Nossa Terra Nossa Gente : Vitor Bernardes Valentini: Alma de cientista, coração de “menino-passarinho”
Vi, pela primeira vez, Vitor fotografando as aves da Fazenda Nova Gokulae fiquei impactada com aquele “espécime rara” de menino. Na minha juventude, os garotos de sua idade estariam com estilingues e espingardas, gaiolas e alçapões para matar ou aprisionar as criaturinhas aladas. Vitor Valentini, ao contrário, realizava um sério trabalho: naquele dia, observava e registrava o maior número possível de pássaros daquele santuário ecológico de sua terra natal. Na verdade, aquela era uma atividade da prova Global Big Day criada pelo Laboratório de Ornitologia de Cornell, nos EUA.
O respeito ao trabalho científico que ele realizava impediu-me de ir ao seu encontro e saber como ele havia sido despertado para amar os pássaros e o que ele tinha para nos ensinar. Esta conversa demorou quase três anos para acontecer pois este birdwatcher (observador de pássaros), assim como muitas aves, tinha rotas distintas nos invernos e nos verões: Vitor migrava do Brasil para a América do Norte, no período de suas férias escolares, para colaborar com as pesquisas de renomados cientistas eornitólogos americanos.

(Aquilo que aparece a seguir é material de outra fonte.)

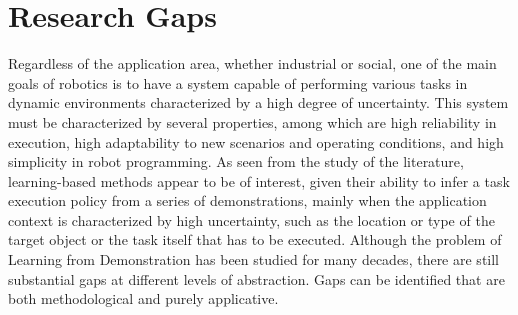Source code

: \section{Research Gaps}
\label{sec:research_gaps}
Regardless of the application area, whether industrial or social, one of the main goals of robotics is to have a system capable of performing various tasks in dynamic environments characterized by a high degree of uncertainty. This system must be characterized by several properties, among which are high reliability in execution, high adaptability to new scenarios and operating conditions, and high simplicity in robot programming. As seen from the study of the literature, learning-based methods appear to be of interest, given their ability to infer a task execution policy from a series of demonstrations, mainly when the application context is characterized by high uncertainty, such as the location or type of the target object or the task itself that has to be executed. Although the problem of Learning from Demonstration has been studied for many decades, there are still substantial gaps at different levels of abstraction. Gaps can be identified that are both methodological and purely applicative.

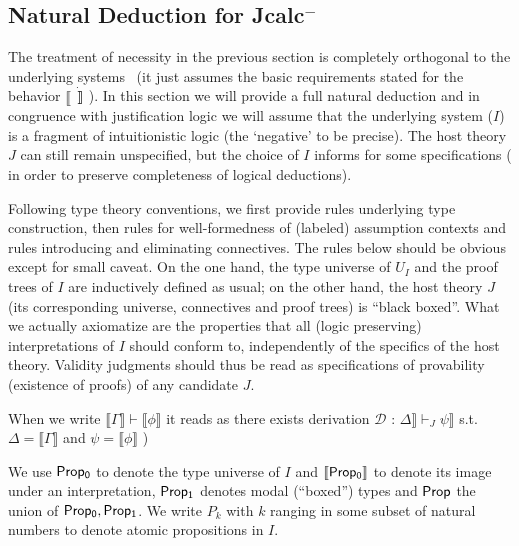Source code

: 	\subsection{Natural Deduction for Jcalc$^{-}$}
	The treatment of necessity in the previous section is completely orthogonal to the underlying systems \
	(it just assumes the basic requirements stated for the behavior $\llbracket\dot\rrbracket$). 
	In this section we will provide a full natural deduction and in congruence with justification logic we will
	assume that the underlying system ($I$) is a fragment of intuitionistic logic (the `negative' to be precise).
	The host theory $J$ can still remain unspecified, but the choice of $I$ informs for some specifications ( in order to preserve
	completeness of logical deductions).   

	Following type theory conventions,  we first provide rules underlying type construction, then  rules for  well-formedness of (labeled) assumption contexts and rules  introducing and eliminating connectives. 
	The rules below should be obvious except for small caveat.
	 On the one hand, the type universe of $U_I$ and the proof trees of $I$ are 
	inductively defined as usual; on the other 
	hand, the host theory $J$ (its corresponding universe, connectives and  proof trees) is  ``black boxed''. What we actually axiomatize are the properties that all
	(logic preserving) interpretations of $I$ should conform to, independently of the specifics of the host theory. 
	Validity judgments should thus be read  as specifications
	of provability (existence of proofs) of any candidate $J$. 
	
	When we write $\llbracket \Gamma\rrbracket\vdash\llbracket\phi\rrbracket$ it reads as there exists derivation
	$\mathcal{D}$ : $\Delta\rrbracket\vdash_{J}\psi\rrbracket$ s.t. $\Delta=\llbracket\Gamma\rrbracket$ and $\psi = \llbracket \phi\rrbracket$ )
	
	We use ${\sf Prop_0}$  to denote  the type universe of $I$ and $\llbracket \sf Prop_0\rrbracket $ to denote its image under an interpretation, ${\sf Prop_1}$ denotes   modal (``boxed'') types
	and ${\sf Prop}$  the union of ${\sf Prop_0, Prop_1}$. We write $P_k$ with $k$ ranging in some subset of natural numbers to denote atomic propositions in $I$.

Em nosso encontro, confidenciou-me que um episódio de sua infância marcou o início de sua paixão pelas aves: durante um passeio à uma fazenda com o pai, ele avistou um pardal preso nas teias de aranha das réguas do curral e, atendendo ao seu pedido, o pai resgatou o passarinho e o colocou na mão de Vitor para que este tirasse a trama mortífera do corpo da avezinha e a soltasse de novo ao céu. Este pequeno ato, misteriosamente, prendeu o coração de Vitor! Desde então, aquele menino de cinco anos, tomou para si o desejo de proteger estes maravilhosos pequenos seres e a Natureza.
Seus pais, Adriana e Wilson Valentini e, também, Alice, sua irmã caçula não medem esforços para ajudar Vitor em sua tarefa de cuidar dos passarinhos que vivem nos arredores de onde moram! Em sua casa há água, frutas e sementes à vontade para os pequeninos e, também, ninhos pendurados sob o beiral do telhado e no jardim. Além do alimento farto e da moradia garantida, na época da criação dos filhotes, há um “anjo sem asas” para protegê-los de predadores naturais (gatos, ratos e corujas) e de outros inimigos mais vorazes.
Aos 17 anos, o jovem colecionador de obras raras de ornitologia e de um minimuseu natural discorre sobre os autores estudados, as espécies catalogadas no bosque do condomínio em que mora, das palestras e conferências que ministra nas escolas e congressos científicos e, ainda, das diversas tarefas que ele executa no Laboratório de Ornitologia de Cornell com a desenvoltura de uma exímio cientista.
Ao finalizarmos a entrevista, percebo o micro aparelho auditivo de Vitor. Descubro que ele é 100% deficiente auditivo e desacredito! Observador atento, ouve e distingue o canto de todos os pássaros que emitiram sons enquanto nós passeávamos e conversávamos. Assim como os beija-flores, meu coração para de bater por alguns segundos. Estou diante de uma grande alma. Sorvo o néctar de seu incondicional amor à Natureza e às aves e agradeço! Que o seu voo, Vitor Valentini, seja tão alto e longínquo quanto foi o de outro brasileiro, o ornitólogo Johan Dalgas Frisch. E que as aves do mundo inteiro possam ser abençoadas por sua alma de cientista e por seu coração de “menino-passarinho”!